Start of Data to use

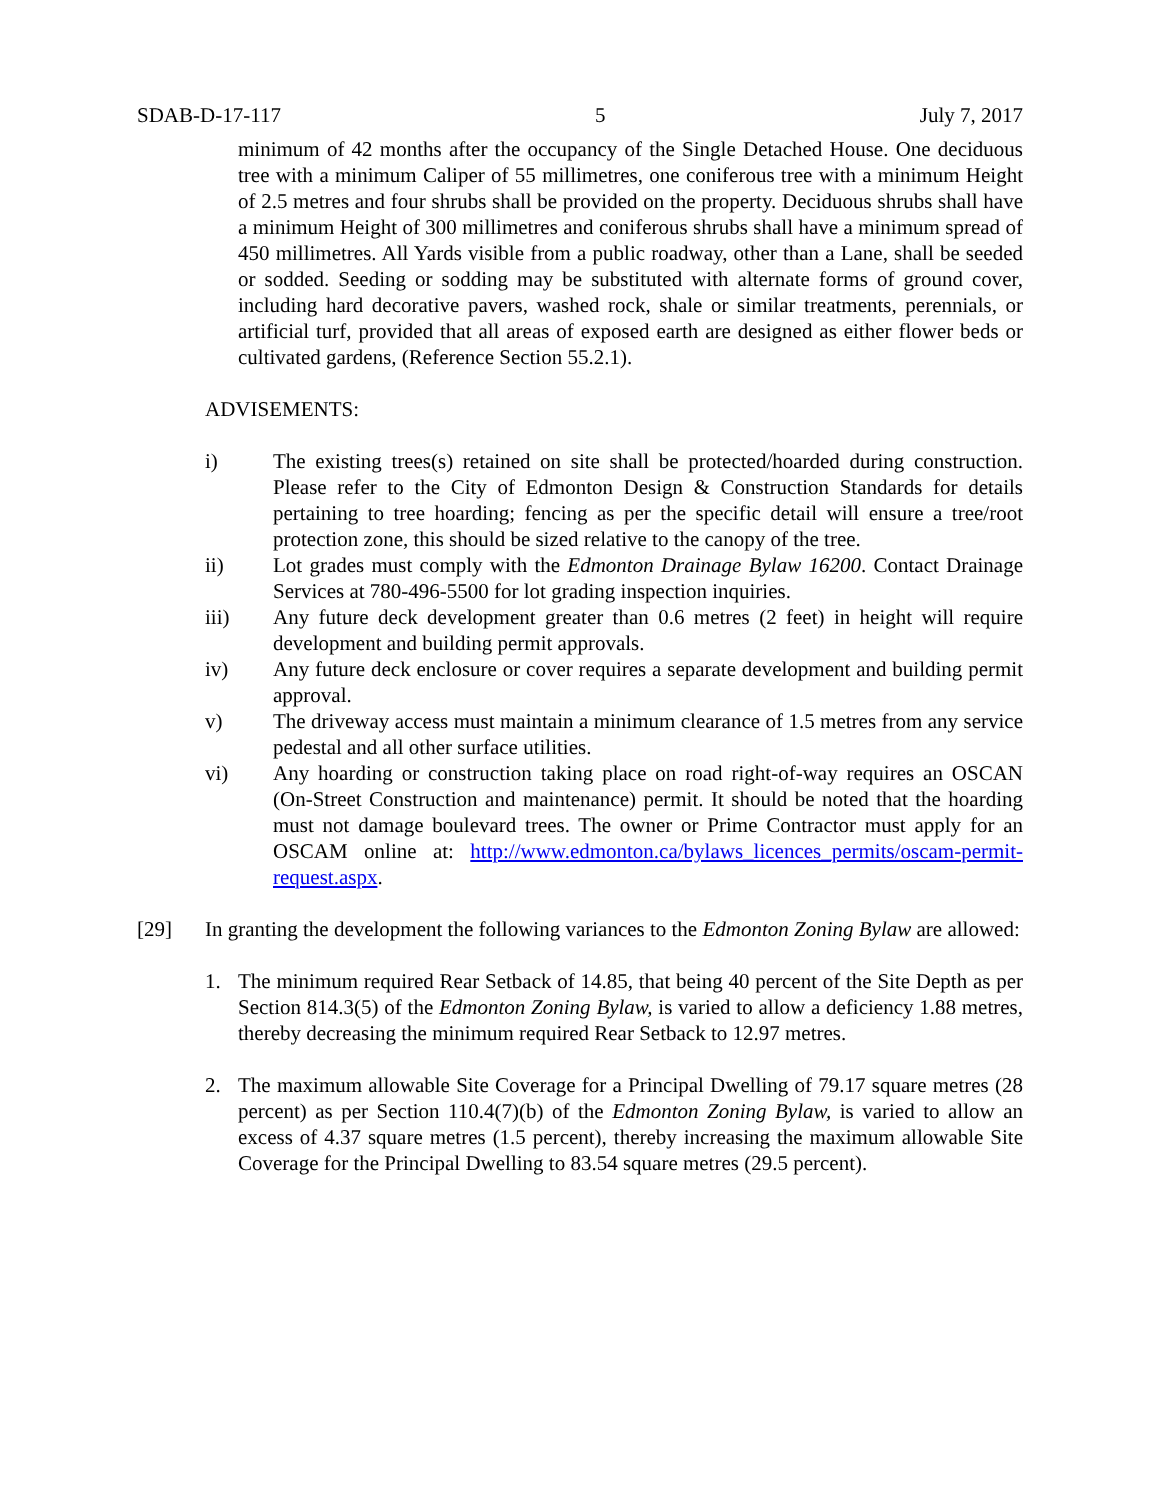SDAB-D-17-117 5 July 7, 2017
minimum of 42 months after the occupancy of the Single Detached House. One deciduous tree with a minimum Caliper of 55 millimetres, one coniferous tree with a minimum Height of 2.5 metres and four shrubs shall be provided on the property. Deciduous shrubs shall have a minimum Height of 300 millimetres and coniferous shrubs shall have a minimum spread of 450 millimetres. All Yards visible from a public roadway, other than a Lane, shall be seeded or sodded. Seeding or sodding may be substituted with alternate forms of ground cover, including hard decorative pavers, washed rock, shale or similar treatments, perennials, or artificial turf, provided that all areas of exposed earth are designed as either flower beds or cultivated gardens, (Reference Section 55.2.1).
ADVISEMENTS:
i) The existing trees(s) retained on site shall be protected/hoarded during construction. Please refer to the City of Edmonton Design & Construction Standards for details pertaining to tree hoarding; fencing as per the specific detail will ensure a tree/root protection zone, this should be sized relative to the canopy of the tree.
ii) Lot grades must comply with the Edmonton Drainage Bylaw 16200. Contact Drainage Services at 780-496-5500 for lot grading inspection inquiries.
iii) Any future deck development greater than 0.6 metres (2 feet) in height will require development and building permit approvals.
iv) Any future deck enclosure or cover requires a separate development and building permit approval.
v) The driveway access must maintain a minimum clearance of 1.5 metres from any service pedestal and all other surface utilities.
vi) Any hoarding or construction taking place on road right-of-way requires an OSCAN (On-Street Construction and maintenance) permit. It should be noted that the hoarding must not damage boulevard trees. The owner or Prime Contractor must apply for an OSCAM online at: http://www.edmonton.ca/bylaws_licences_permits/oscam-permit-request.aspx.
[29] In granting the development the following variances to the Edmonton Zoning Bylaw are allowed:
1. The minimum required Rear Setback of 14.85, that being 40 percent of the Site Depth as per Section 814.3(5) of the Edmonton Zoning Bylaw, is varied to allow a deficiency 1.88 metres, thereby decreasing the minimum required Rear Setback to 12.97 metres.
2. The maximum allowable Site Coverage for a Principal Dwelling of 79.17 square metres (28 percent) as per Section 110.4(7)(b) of the Edmonton Zoning Bylaw, is varied to allow an excess of 4.37 square metres (1.5 percent), thereby increasing the maximum allowable Site Coverage for the Principal Dwelling to 83.54 square metres (29.5 percent).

End of Data to use

== What you need to do ==
Find and copy each line above holding "development".

== Problem solution ==
iii) Any future deck development greater than 0.6 metres (2 feet) in height will require development and building permit approvals.
iv) Any future deck enclosure or cover requires a separate development and building permit approval.
[29] In granting the development the following variances to the Edmonton Zoning Bylaw are allowed:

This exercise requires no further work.